Amylase is an enzyme present in human saliva designed to break down starch present in foods like potatoes, rice and cereal grains. The main effect of amylase on starch is to break it down into simple sugars, which are used as an immediate energy source for the body. One reason why foods that contain a high amount of starch start to taste slightly sweet as a person chews the food is due to the amylase breaking down the starch into sugar. Another source of amylase production is the pancreas, which catalyzes the breakdown of dietary starch in the body for energy use.
In humans, as well as some animals, amylase is an enzyme commonly present in saliva that helps break down starch present in carbohydrate-rich foods like grains, beans and some vegetables. This effect of amylase on starch helps predigest the food before it enters the digestive system, saving some time and energy in the digestion process. The enzyme amylase breaks down the starch in foods like potatoes and rice into simple sugars, which are used as energy sources for the body. Although this enzyme is very common in most individuals, some people can have very low levels of this enzyme in their saliva.

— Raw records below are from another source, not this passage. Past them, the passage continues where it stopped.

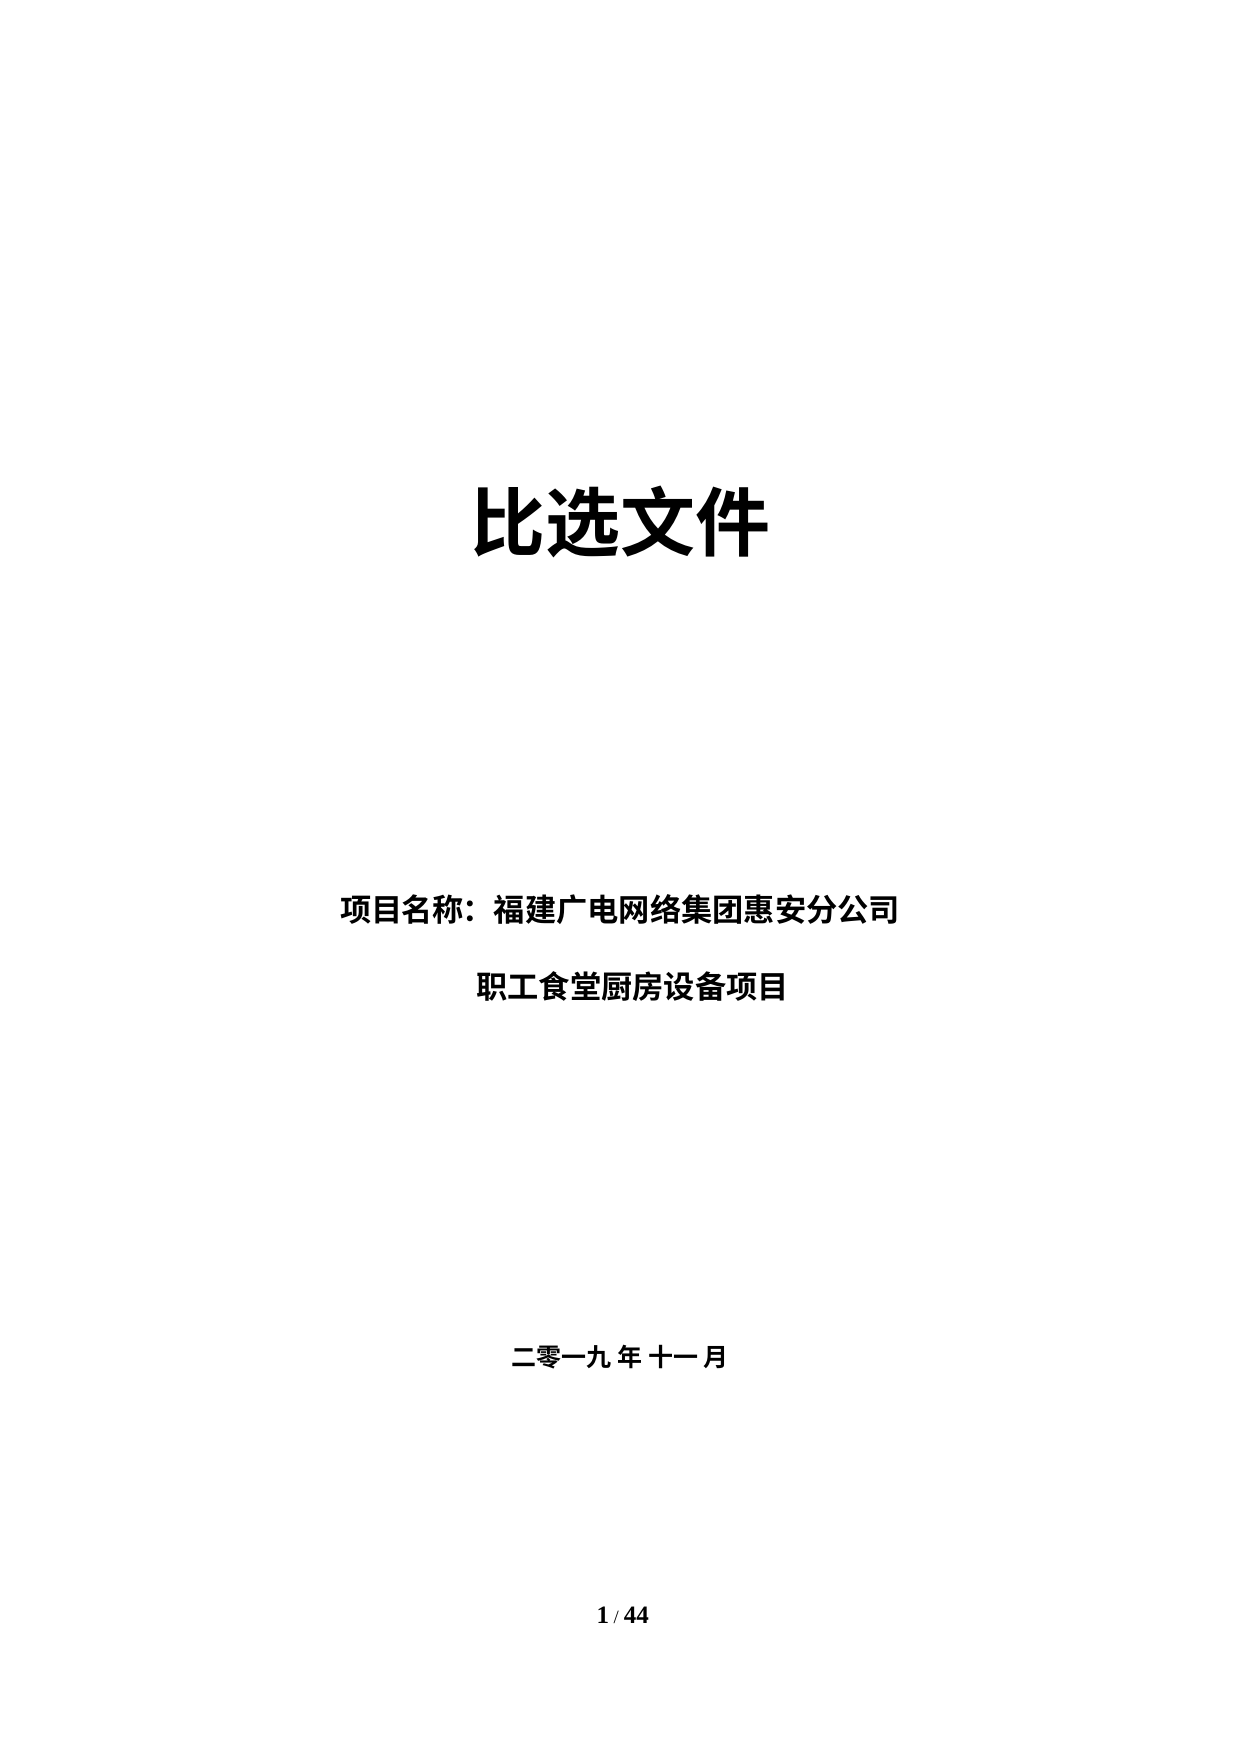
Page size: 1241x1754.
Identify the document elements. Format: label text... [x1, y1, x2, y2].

text 职工食堂厨房设备项目 [187, 953, 1053, 1018]
text 比选文件 [187, 453, 1053, 583]
text 二零一九 年 十一 月 [187, 1323, 1053, 1388]
text 项目名称：福建广电网络集团惠安分公司 [187, 875, 1053, 940]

Also, amylase helps the carbohydrates in a food break down more quickly and easily, which can help avoid gas or bloating. Some supplement companies produce artificial amylase for this very reason, but current studies are needed to determine their full effects on human health. The pancreas produces amylase as well, which further helps break down dietary starch in the human body. This effect that amylase has on starch within the pancreas also helps provide the body energy by breaking down the carbohydrates into simple sugars.

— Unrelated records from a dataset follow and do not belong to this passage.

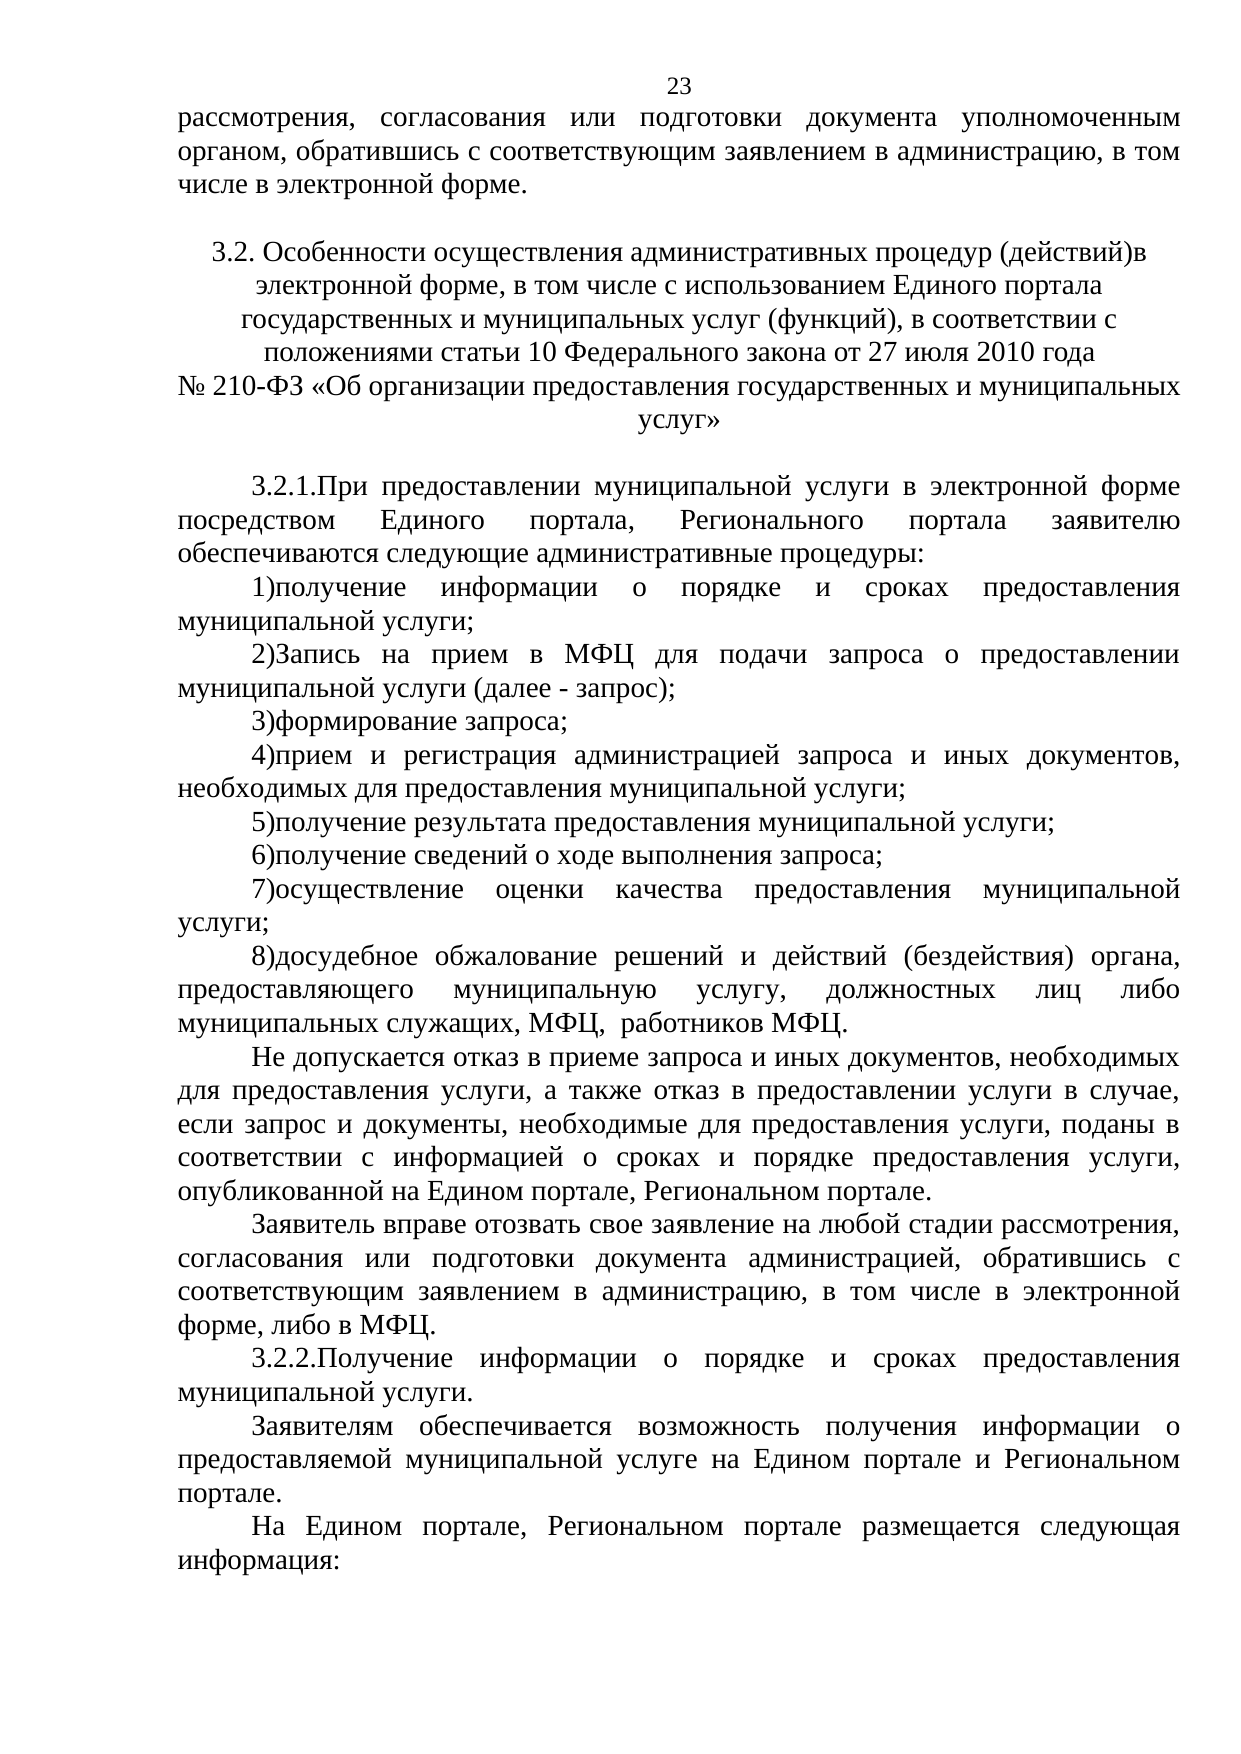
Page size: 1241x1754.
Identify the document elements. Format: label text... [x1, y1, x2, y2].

text 7)осуществление оценки качества предоставления муниципальной услуги; [177, 871, 1181, 938]
text 4)прием и регистрация администрацией запроса и иных документов, необходимых для предоставления муниципальной услуги; [177, 737, 1181, 804]
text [177, 99, 1181, 200]
text 1)получение информации о порядке и сроках предоставления муниципальной услуги; [177, 569, 1181, 636]
text Не допускается отказ в приеме запроса и иных документов, необходимых для предоставления услуги, а также отказ в предоставлении услуги в случае, если запрос и документы, необходимые для предоставления услуги, поданы в соответствии с информацией о сроках и порядке предоставления услуги, опубликованной на Едином портале, Региональном портале. [177, 1039, 1181, 1206]
text № 210-ФЗ «Об организации предоставления государственных и муниципальных услуг» [177, 368, 1181, 435]
text 3.2. Особенности осуществления административных процедур (действий)в электронной форме, в том числе с использованием Единого портала [177, 234, 1181, 301]
text На Едином портале, Региональном портале размещается следующая информация: [177, 1508, 1181, 1575]
text государственных и муниципальных услуг (функций), в соответствии с [177, 301, 1181, 334]
text 8)досудебное обжалование решений и действий (бездействия) органа, предоставляющего муниципальную услугу, должностных лиц либо муниципальных служащих, МФЦ, работников МФЦ. [177, 938, 1181, 1039]
text 2)Запись на прием в МФЦ для подачи запроса о предоставлении муниципальной услуги (далее - запрос); [177, 636, 1181, 703]
text 6)получение сведений о ходе выполнения запроса; [177, 837, 1181, 871]
text 5)получение результата предоставления муниципальной услуги; [177, 804, 1181, 837]
text Заявителям обеспечивается возможность получения информации о предоставляемой муниципальной услуге на Едином портале и Региональном портале. [177, 1408, 1181, 1508]
text 3.2.2.Получение информации о порядке и сроках предоставления муниципальной услуги. [177, 1341, 1181, 1408]
text Заявитель вправе отозвать свое заявление на любой стадии рассмотрения, согласования или подготовки документа администрацией, обратившись с соответствующим заявлением в администрацию, в том числе в электронной форме, либо в МФЦ. [177, 1206, 1181, 1341]
text 3.2.1.При предоставлении муниципальной услуги в электронной форме посредством Единого портала, Регионального портала заявителю обеспечиваются следующие административные процедуры: [177, 468, 1181, 569]
text положениями статьи 10 Федерального закона от 27 июля 2010 года [177, 334, 1181, 368]
text 3)формирование запроса; [177, 703, 1181, 737]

In bread making, the main effect of amylase on starch involves the breakdown of yeast, which is then converted into simple sugars. These simple sugars provide nourishment for the yeast which helps it grow, aiding the bread in rising properly. Amylase is also added to yeast during some beer and wine making, as it also helps break down starch into simple sugars and aids in fermentation. More often than not, the effect of amylase on starch in beer and wine making involve adding amylase enzymes to grains such as barley and rye, as well as pure sugar in some cases.